Fitch lowered the country’s long-term foreign-currency debt assessment to BB+, one level below investment grade, from BBB-, and its local currency rating to BBB- from BBB, the company said today in an e-mailed statement from London. The outlook on the ratings is stable. The move leaves Croatia on par with Portugal and Hungary.
“A structurally weak growth outlook has impaired the prospects for fiscal consolidation and the attainment of public debt sustainability,” Fitch said in the statement. “Measures to clamp down on tax evasion and improve compliance have borne fruit, but revenues have fallen this year, whilst pressures continue to build on the expenditure side.”
The government of the former Yugoslav nation, which became the EU’s 28th member in July, is struggling to keep public finances in check after the economy shrank more than 10 percent since 2008, during which time foreign direct investment has plunged 80 percent. Gross domestic product will fall 0.9 percent in 2013, Fitch predicted, lowering a previous forecast of 0.3 percent.
The yield on Croatia’s 2023 dollar bond rose to 5.646 percent from 5.559 percent at 7:10 p.m. in Zagreb, snapping a six-day decline. The kuna weakened 0.1 percent against the euro to 7.6131.
The economy, which hasn’t posted growth since 2008, shrank 0.7 percent in the second quarter from a year earlier as declines in investment and consumption persisted. GDP will grow 0.7 percent this year, the government predicted in February, trimming a previous 1.8 percent forecast. That compares with the European Commission’s projection of 1 percent contraction.

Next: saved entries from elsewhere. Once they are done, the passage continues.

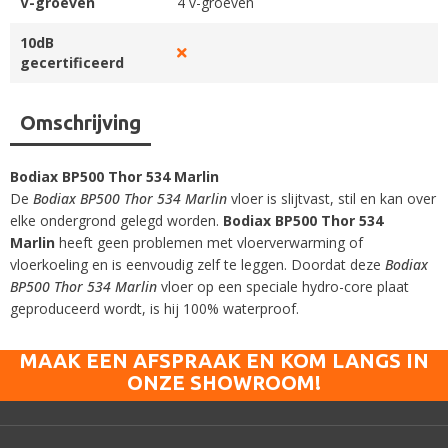
V-groeven
4 v-groeven
10dB
gecertificeerd
Omschrijving
Bodiax BP500 Thor 534 Marlin
De
Bodiax BP500 Thor 534 Marlin
vloer is slijtvast, stil en kan over
elke ondergrond gelegd worden.
Bodiax BP500 Thor 534
Marlin
heeft geen problemen met vloerverwarming of
vloerkoeling en is eenvoudig zelf te leggen. Doordat deze
Bodiax
BP500 Thor 534 Marlin
vloer op een speciale hydro-core plaat
geproduceerd wordt, is hij 100% waterproof.
MAAK EEN AFSPRAAK EN KOM LANGS IN
ONZE SHOWROOM!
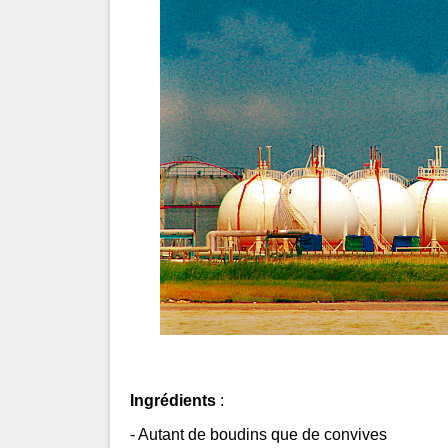
Ingrédients
:
- Autant de boudins que de convives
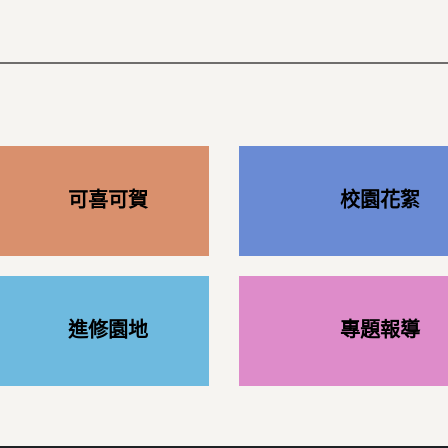
可喜可賀
校園花絮
進修園地
專題報導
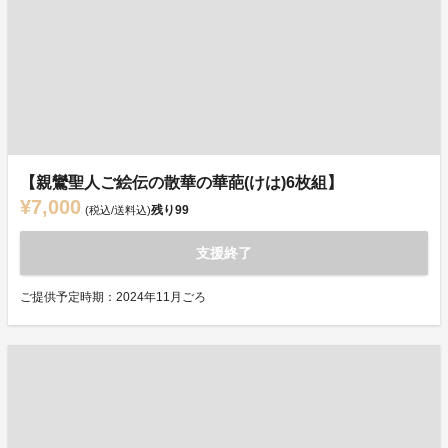
【親鸞聖人ご絵伝の散華の華葩(けは)6枚組】
¥7,000
残り
99
(税込/送料込)
支援終了
ご提供予定時期：2024年11月ごろ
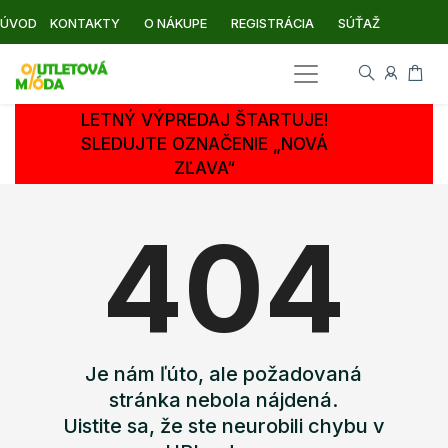
ÚVOD
KONTAKTY
O NÁKUPE
REGISTRÁCIA
SÚŤAŽ
LETNÝ VÝPREDAJ ŠTARTUJE!
SLEDUJTE OZNAČENIE „NOVÁ
ZĽAVA“
404
Je nám ľúto, ale požadovaná
stránka nebola nájdená.
Uistite sa, že ste neurobili chybu v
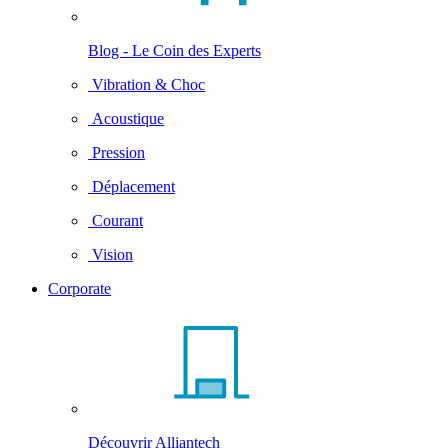
Blog - Le Coin des Experts
Vibration & Choc
Acoustique
Pression
Déplacement
Courant
Vision
Corporate
Découvrir Alliantech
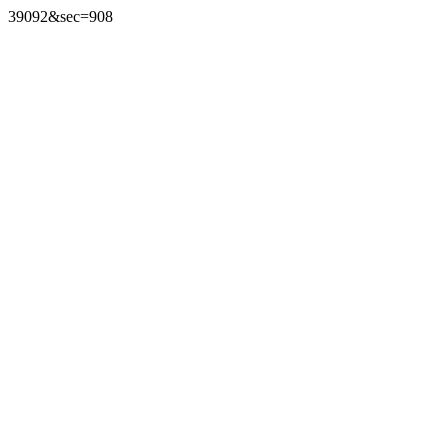
39092&sec=908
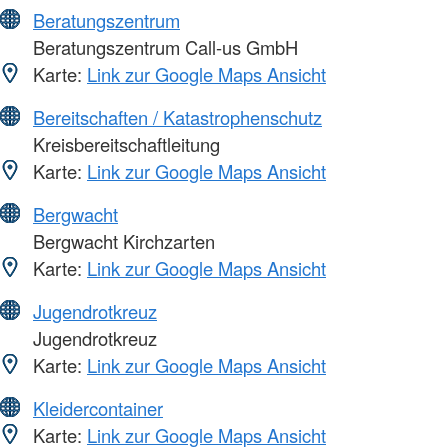
Beratungszentrum
Beratungszentrum Call-us GmbH
Karte:
Link zur Google Maps Ansicht
Bereitschaften / Katastrophenschutz
Kreisbereitschaftleitung
Karte:
Link zur Google Maps Ansicht
Bergwacht
Bergwacht Kirchzarten
Karte:
Link zur Google Maps Ansicht
Jugendrotkreuz
Jugendrotkreuz
Karte:
Link zur Google Maps Ansicht
Kleidercontainer
Karte:
Link zur Google Maps Ansicht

“Failure of the economy to recover would put further strains on the public finances and could lead to negative rating action,” Fitch said. “Conversely, restoring economic growth and anchoring fiscal policy would be rating positive. Structural reforms could improve potential growth over the medium term.”
Fitch, which followed Standard & Poor’s and Moody’s Investors Service in downgrading Croatian debt to junk, raised its 2013 budget-gap forecast to 4.7 percent of economic output from 3.9 percent and said public debt will peak at 66 percent of GDP in 2016 rather than 62 percent.
The deficit will widen to 4.7 percent his year and to 5.6 percent in 2014 from 2.4 percent in 2012, the commission forecasts.
“Failure to implement a credible medium term fiscal consolidation strategy would further impair public debt sustainability,” Fitch said. “This would ultimately lead to a further negative rating action. By contrast, greater progress on fiscal reform and deficit-reduction would put positive pressure on the rating over the medium term.”